ASSIGNMENT: Pictures excluded, copy word for word the lines from the one holding "legume: present [188,248,225,272]" through the last line below.

DATA SUPPLIED:

++++

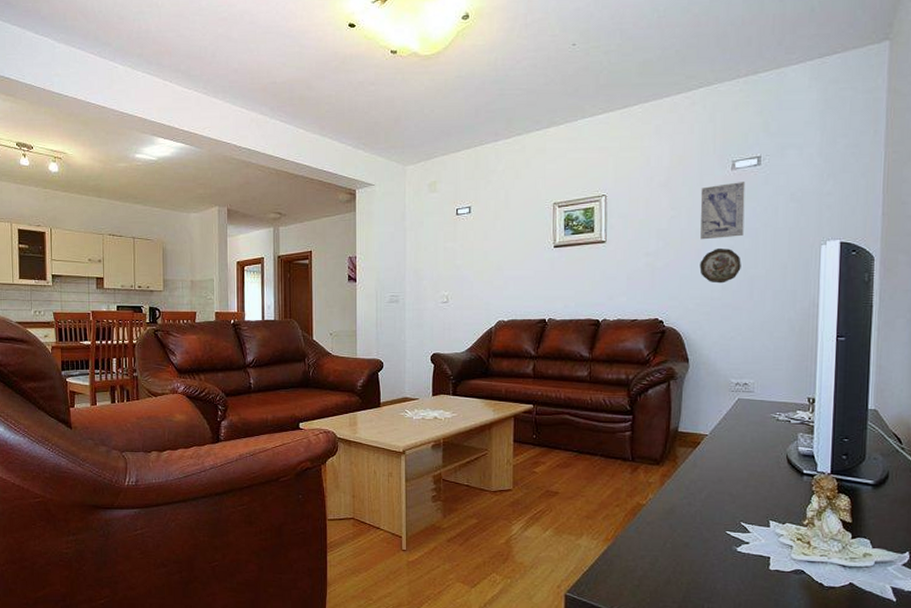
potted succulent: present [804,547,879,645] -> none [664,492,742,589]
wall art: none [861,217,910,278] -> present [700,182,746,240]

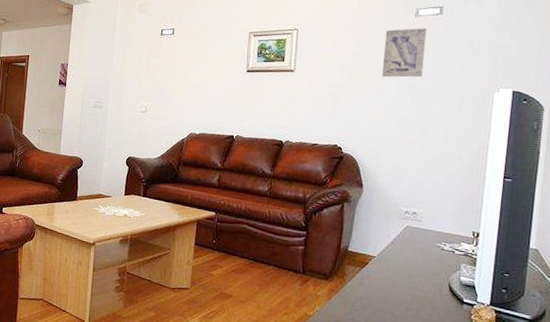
decorative plate: present [699,249,741,284] -> none [379,86,419,119]

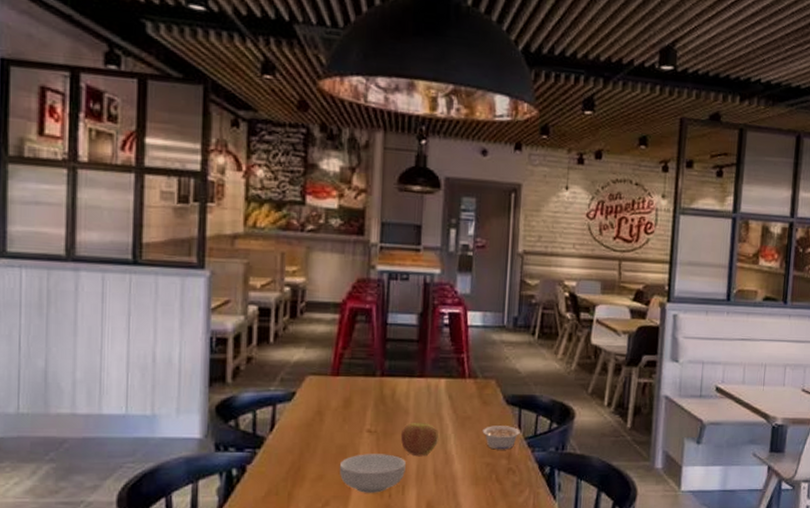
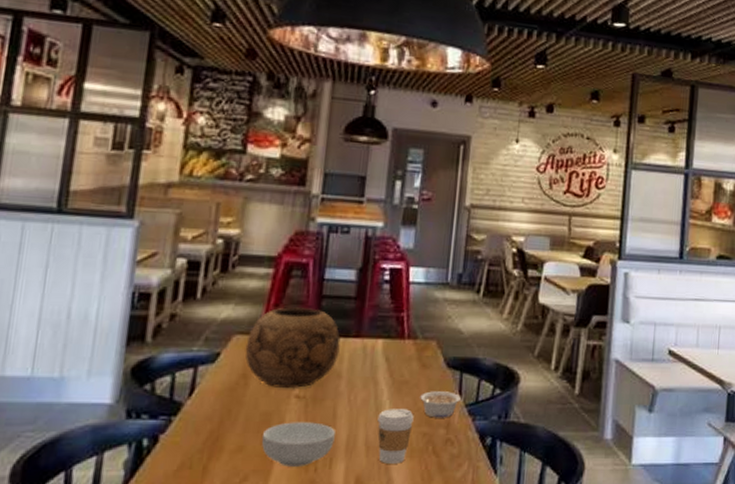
decorative bowl: none [318,350,407,425] -> present [245,307,341,389]
apple: present [400,423,439,457] -> none [331,388,373,426]
coffee cup: none [444,442,478,490] -> present [377,409,414,464]

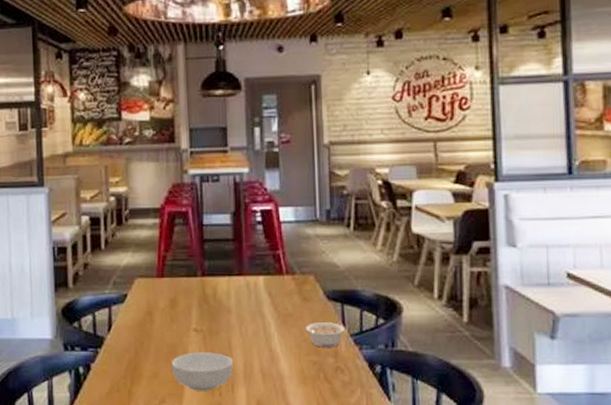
decorative bowl: present [245,307,341,389] -> none [146,252,227,324]
coffee cup: present [377,409,414,464] -> none [269,340,303,390]

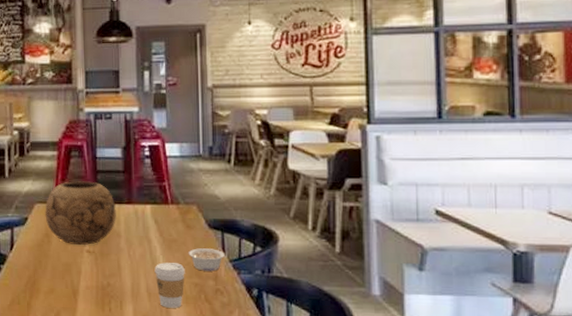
decorative bowl: none [146,252,227,324] -> present [45,181,117,246]
cereal bowl: present [171,352,233,391] -> none [66,271,122,307]
coffee cup: none [269,340,303,390] -> present [154,262,185,308]

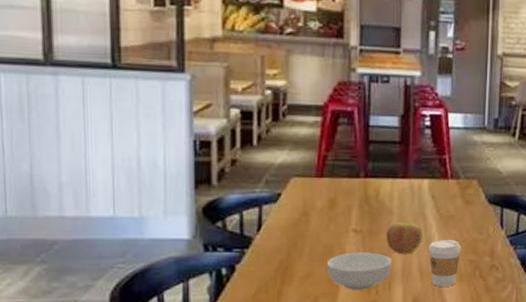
decorative bowl: present [45,181,117,246] -> none [303,152,391,225]
cereal bowl: none [66,271,122,307] -> present [326,252,391,290]
apple: none [115,245,148,276] -> present [385,222,423,255]
legume: present [188,248,225,272] -> none [466,224,502,248]

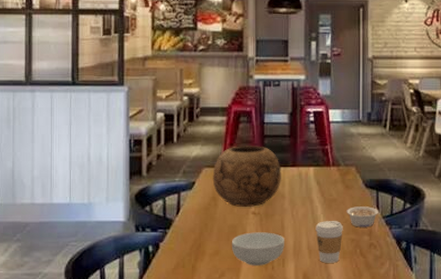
decorative bowl: none [303,152,391,225] -> present [212,146,282,208]
apple: present [385,222,423,255] -> none [279,205,310,234]
legume: none [466,224,502,248] -> present [347,206,379,227]

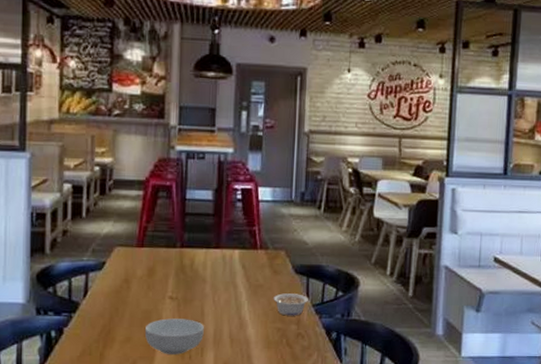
decorative bowl: present [212,146,282,208] -> none [125,223,204,292]
coffee cup: present [315,221,343,263] -> none [239,308,269,353]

++++

ANSWER TO THE PROBLEM:
legume: present [188,248,225,272] -> none [466,224,502,248]

decorative bowl: none [303,152,391,225] -> present [212,146,282,208]
apple: present [385,222,423,255] -> none [279,205,310,234]
legume: none [466,224,502,248] -> present [347,206,379,227]

decorative bowl: present [212,146,282,208] -> none [125,223,204,292]
coffee cup: present [315,221,343,263] -> none [239,308,269,353]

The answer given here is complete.